We can see a massive difference between the coefficients for the bathrooms feature between models 1, 2, and 3. In particular, we can see that the bathroom feature has a positive coefficient for the first model and a negative coefficient for the second model.

This shows how adding other features can affect the interpretation of existing features. The second model introduces the feature **bed_bath_rooms** which is the product of the number of bedrooms and bathrooms.

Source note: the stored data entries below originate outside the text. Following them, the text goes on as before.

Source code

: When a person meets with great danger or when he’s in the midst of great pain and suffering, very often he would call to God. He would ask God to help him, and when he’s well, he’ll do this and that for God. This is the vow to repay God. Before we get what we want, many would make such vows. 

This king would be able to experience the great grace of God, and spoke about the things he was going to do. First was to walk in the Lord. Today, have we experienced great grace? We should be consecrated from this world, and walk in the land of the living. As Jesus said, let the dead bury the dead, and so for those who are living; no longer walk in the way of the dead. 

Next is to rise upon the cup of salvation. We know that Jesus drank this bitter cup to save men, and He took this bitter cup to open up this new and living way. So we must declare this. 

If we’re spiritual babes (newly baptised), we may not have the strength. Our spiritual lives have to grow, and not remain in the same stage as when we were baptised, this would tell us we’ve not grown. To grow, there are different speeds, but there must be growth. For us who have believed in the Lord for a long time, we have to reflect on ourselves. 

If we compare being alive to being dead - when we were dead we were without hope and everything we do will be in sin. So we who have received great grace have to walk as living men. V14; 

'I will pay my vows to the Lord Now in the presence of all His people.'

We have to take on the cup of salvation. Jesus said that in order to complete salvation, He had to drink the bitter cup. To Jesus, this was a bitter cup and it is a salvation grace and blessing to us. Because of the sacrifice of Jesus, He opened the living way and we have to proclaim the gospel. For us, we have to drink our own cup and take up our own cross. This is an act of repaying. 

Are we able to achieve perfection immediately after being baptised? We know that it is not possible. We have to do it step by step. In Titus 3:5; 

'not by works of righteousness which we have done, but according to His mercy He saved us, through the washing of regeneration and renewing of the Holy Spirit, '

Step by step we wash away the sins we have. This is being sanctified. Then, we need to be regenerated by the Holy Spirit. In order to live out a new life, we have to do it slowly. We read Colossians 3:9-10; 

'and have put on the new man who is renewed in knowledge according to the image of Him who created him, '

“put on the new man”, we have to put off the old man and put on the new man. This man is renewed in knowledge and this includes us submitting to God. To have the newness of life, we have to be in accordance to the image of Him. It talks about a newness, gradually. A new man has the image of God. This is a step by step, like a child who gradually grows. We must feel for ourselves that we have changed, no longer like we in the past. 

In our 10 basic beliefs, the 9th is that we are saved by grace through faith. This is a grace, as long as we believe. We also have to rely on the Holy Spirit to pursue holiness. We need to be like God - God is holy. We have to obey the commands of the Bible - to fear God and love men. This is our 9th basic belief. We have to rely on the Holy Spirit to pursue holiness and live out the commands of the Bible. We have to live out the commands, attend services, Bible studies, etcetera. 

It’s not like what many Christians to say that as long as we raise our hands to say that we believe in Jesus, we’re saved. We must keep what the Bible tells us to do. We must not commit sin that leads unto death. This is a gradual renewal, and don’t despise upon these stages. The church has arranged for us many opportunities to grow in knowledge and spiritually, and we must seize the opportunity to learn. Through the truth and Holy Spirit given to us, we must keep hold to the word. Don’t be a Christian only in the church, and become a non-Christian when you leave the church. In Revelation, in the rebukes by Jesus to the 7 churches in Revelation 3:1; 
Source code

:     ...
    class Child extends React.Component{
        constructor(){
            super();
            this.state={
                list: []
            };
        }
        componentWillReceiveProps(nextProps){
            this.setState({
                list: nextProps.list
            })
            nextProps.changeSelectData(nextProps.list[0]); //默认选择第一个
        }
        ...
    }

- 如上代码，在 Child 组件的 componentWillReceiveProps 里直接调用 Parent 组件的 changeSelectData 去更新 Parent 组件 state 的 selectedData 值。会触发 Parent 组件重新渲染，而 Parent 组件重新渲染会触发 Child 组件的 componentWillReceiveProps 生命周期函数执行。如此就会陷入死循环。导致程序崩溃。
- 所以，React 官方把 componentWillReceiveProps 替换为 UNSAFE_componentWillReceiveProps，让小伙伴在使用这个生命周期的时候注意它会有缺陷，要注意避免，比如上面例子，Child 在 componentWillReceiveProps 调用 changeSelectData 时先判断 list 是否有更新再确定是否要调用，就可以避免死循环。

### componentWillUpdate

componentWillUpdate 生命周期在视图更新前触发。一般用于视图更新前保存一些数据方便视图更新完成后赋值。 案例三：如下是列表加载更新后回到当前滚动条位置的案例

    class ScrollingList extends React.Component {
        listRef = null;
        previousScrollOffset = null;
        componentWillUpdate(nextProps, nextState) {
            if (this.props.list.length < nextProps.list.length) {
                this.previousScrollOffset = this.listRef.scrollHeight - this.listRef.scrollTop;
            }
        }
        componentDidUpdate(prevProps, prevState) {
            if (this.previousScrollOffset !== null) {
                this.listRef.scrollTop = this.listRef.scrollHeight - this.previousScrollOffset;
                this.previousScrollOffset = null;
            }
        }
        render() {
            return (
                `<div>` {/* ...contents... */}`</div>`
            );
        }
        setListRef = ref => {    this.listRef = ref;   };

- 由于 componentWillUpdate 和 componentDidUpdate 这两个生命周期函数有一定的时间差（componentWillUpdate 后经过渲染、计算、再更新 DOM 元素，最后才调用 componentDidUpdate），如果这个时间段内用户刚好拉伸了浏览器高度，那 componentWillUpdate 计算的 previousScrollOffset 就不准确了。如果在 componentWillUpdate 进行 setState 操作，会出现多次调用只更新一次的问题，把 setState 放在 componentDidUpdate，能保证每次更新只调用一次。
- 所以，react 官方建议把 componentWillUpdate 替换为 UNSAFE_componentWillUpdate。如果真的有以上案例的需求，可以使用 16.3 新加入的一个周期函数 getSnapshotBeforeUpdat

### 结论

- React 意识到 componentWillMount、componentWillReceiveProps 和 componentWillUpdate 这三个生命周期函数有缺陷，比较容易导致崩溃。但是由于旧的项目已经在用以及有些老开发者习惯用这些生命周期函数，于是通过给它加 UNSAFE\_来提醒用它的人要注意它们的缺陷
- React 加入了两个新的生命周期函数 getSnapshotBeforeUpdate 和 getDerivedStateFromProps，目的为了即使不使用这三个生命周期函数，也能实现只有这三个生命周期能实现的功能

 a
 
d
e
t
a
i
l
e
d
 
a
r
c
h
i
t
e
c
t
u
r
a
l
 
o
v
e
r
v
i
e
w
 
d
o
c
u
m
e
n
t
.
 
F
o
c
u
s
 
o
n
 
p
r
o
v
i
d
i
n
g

Given that feature, for 2 houses with the same **bed_bath_rooms** value but different number of bathrooms, then the house with more bathrooms means it must have fewer bedrooms, which could make the house less valuable.

# Comparing multiple models

Now that we've learned three models and extracted the model weights, we want to evaluate which model is best.

First compare the RSS on training data for each model:

In [20]:
model_1_train_rss = get_residual_sum_of_squares(model_1, train_data[model_1_features], train_data['price'])
model_2_train_rss = get_residual_sum_of_squares(model_2, train_data[model_2_features], train_data['price'])
model_3_train_rss = get_residual_sum_of_squares(model_3, train_data[model_3_features], train_data['price'])

(model_1_train_rss, model_2_train_rss, model_3_train_rss)

(965419940957024.6, 955690004393760.4, 903982112233876.0)

Now compare the models against the test data:

In [21]:
model_1_test_rss = get_residual_sum_of_squares(model_1, test_data[model_1_features], test_data['price'])
model_2_test_rss = get_residual_sum_of_squares(model_2, test_data[model_2_features], test_data['price'])
model_3_test_rss = get_residual_sum_of_squares(model_3, test_data[model_3_features], test_data['price'])

(model_1_test_rss, model_2_test_rss, model_3_test_rss)

(227549715888695.2, 225554197053411.7, 213260902009756.3)